_EXCERPT PROVIDED_
## begin
In order to be able to offer customers an effective added value when it comes to machining, the company inaugurated its very own Technology Centre in 2009. Marc Blaser: “Our Technology Centre is truly state-of-the-art and enables us to carry out stringent tests on new metalworking products and system solutions.
It also ensures that we are able to work in partnership with customers helping them improve their productivity, economic efficiencies and machining quality by identifying and developing metalworking fluid solutions that are tailored exactly to their needs, which we call a Liquid Tool.
“The ability to work collaboratively and consultatively with customers is a key strength of ours, and the continued investment in our research and development facilities provides us with distinct technical (and competitive) advantages.”
Doubling of the tool life
In a recent project, Blaser experts in the Technology Centre impressively optimised the tool life. A renowned partner filled the role of international supplier and manufactured aircraft parts from a high-strength titanium alloy. In the ultra-modern Technology Centre in Hasle-Ruegsau, a range of tests were started with the goal of optimising the tool life during pocket machining.
The specialists at Blaser reconstructed the partner’s machining environment and employed the same machining parameters and data using a DMG Mori DMU 65 mono block machining centre, and began comprehensive tests employing trochoidal milling strategies.
The tests compared machining performance (specifically tool wear) when using a conventional metalworking fluid against an optimal metalworking fluid specifically adapted to the partner’s needs. The series of width of wear tests were conducted up to 0.30 mm.
## end
_Source data_
## begin
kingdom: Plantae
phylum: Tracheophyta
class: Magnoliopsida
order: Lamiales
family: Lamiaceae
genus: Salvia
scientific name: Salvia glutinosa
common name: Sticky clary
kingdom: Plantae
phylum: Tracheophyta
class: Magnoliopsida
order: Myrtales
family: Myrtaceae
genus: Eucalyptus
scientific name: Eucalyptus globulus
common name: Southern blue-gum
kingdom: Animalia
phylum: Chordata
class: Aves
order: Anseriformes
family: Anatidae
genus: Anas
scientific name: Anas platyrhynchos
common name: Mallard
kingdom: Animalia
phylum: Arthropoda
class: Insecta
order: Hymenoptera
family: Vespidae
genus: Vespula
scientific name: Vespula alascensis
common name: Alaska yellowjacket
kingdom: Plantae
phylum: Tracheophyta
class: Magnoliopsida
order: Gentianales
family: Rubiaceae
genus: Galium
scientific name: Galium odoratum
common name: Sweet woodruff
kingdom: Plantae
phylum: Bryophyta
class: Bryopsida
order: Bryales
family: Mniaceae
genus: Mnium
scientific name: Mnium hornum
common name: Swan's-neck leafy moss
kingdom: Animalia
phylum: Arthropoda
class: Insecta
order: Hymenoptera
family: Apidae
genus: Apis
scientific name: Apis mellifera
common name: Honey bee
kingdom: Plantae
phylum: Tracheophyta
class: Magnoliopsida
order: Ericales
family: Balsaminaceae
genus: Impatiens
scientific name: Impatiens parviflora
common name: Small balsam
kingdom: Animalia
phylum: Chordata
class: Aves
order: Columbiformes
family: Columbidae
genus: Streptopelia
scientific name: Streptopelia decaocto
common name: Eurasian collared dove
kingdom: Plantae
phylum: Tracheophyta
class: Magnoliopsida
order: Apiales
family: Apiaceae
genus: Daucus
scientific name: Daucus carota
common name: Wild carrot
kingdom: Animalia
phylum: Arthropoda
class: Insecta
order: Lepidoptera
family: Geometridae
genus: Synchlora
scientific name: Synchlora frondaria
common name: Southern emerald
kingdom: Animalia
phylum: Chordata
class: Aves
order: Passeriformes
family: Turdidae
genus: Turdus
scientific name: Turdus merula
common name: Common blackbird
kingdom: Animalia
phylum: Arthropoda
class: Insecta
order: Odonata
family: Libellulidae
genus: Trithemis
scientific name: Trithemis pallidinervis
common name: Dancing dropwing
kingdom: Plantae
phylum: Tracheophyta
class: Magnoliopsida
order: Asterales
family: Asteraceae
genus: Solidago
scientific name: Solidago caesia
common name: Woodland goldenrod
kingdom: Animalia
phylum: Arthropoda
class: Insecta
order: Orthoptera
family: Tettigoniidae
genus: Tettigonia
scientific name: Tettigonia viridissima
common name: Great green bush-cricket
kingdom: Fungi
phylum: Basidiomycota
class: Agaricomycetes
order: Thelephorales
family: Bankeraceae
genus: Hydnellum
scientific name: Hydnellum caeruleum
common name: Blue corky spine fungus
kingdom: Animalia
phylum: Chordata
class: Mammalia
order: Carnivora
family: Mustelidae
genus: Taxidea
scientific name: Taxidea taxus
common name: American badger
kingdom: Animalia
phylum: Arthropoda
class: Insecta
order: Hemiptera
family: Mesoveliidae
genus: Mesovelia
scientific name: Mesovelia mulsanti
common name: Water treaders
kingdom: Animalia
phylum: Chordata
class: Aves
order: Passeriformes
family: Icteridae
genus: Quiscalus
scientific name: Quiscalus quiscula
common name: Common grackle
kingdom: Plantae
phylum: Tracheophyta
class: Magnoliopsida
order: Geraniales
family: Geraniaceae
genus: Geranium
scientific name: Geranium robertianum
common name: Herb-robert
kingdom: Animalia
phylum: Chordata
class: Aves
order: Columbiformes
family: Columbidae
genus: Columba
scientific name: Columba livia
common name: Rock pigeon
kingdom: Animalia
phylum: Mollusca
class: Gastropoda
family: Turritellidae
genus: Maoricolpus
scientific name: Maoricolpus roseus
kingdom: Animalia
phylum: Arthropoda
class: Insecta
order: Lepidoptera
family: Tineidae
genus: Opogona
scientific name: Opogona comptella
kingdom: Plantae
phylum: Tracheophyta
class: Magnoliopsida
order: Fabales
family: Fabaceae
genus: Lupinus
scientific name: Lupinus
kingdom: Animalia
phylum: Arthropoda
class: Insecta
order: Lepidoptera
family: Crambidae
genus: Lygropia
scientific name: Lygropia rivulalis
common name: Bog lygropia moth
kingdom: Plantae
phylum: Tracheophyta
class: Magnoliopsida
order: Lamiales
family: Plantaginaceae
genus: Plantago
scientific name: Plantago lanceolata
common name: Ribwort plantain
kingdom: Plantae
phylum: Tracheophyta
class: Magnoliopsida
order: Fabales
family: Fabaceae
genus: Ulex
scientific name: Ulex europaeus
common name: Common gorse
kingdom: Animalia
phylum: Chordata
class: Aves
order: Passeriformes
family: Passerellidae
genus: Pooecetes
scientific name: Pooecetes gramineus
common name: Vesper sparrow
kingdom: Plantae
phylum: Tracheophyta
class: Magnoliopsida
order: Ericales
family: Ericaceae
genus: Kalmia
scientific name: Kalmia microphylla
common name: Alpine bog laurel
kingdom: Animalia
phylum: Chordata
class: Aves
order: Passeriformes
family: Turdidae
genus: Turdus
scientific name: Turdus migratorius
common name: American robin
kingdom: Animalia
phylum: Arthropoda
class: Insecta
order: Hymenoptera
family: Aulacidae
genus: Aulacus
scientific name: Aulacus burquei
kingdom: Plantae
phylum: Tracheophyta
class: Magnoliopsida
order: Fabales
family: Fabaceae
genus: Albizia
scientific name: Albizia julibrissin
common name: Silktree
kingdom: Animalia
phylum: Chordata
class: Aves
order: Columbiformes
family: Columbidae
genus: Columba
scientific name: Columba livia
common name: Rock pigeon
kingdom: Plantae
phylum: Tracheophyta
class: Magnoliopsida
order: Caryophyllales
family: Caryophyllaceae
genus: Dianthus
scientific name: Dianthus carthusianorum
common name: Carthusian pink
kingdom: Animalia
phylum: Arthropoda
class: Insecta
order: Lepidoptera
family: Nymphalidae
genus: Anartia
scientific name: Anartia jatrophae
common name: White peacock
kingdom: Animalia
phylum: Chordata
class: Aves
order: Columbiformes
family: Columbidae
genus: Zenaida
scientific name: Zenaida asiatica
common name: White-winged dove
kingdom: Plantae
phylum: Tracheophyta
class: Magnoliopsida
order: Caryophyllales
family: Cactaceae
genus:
## end
_SHORT EXERCISE_
According to the excerpt about the Technology Centre, what machining centre did the Blaser specialists use to reconstruct the partner's machining environment?

_TASK OUTPUT_
A DMG Mori DMU 65 mono block machining centre.